Chart understanding data
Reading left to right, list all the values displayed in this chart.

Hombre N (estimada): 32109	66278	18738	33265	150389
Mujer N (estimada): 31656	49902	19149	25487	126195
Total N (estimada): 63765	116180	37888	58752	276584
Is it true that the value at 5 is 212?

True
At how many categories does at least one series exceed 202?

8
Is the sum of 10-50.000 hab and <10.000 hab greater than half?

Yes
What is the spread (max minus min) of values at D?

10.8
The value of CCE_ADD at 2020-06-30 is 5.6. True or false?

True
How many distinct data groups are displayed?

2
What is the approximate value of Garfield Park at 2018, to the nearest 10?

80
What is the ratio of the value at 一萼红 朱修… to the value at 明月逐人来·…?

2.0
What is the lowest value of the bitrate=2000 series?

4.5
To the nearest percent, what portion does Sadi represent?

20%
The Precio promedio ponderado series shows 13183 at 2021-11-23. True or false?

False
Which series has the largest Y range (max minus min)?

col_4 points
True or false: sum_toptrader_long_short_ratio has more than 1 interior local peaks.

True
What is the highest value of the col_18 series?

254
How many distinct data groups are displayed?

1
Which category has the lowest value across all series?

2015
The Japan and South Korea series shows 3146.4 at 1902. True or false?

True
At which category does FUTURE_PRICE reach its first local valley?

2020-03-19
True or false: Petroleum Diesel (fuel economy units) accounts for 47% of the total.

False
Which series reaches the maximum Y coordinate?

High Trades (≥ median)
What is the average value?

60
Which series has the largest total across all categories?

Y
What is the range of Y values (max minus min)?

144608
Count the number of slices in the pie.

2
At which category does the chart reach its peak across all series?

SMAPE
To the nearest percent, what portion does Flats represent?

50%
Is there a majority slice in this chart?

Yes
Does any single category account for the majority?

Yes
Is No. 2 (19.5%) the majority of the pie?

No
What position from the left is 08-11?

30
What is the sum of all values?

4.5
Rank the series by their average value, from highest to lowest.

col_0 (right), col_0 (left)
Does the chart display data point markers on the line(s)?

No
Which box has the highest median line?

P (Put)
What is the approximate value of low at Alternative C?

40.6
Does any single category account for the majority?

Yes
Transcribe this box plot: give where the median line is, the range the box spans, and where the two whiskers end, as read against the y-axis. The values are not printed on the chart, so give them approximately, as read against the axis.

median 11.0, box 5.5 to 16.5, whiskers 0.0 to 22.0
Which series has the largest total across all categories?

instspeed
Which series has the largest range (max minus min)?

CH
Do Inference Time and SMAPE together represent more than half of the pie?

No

> **YOUR INSTRUCTIONS**:
Count the lines in the items above that contain the word "across". Give only the number.

> **RESULT OF THIS EXERCISE**:
4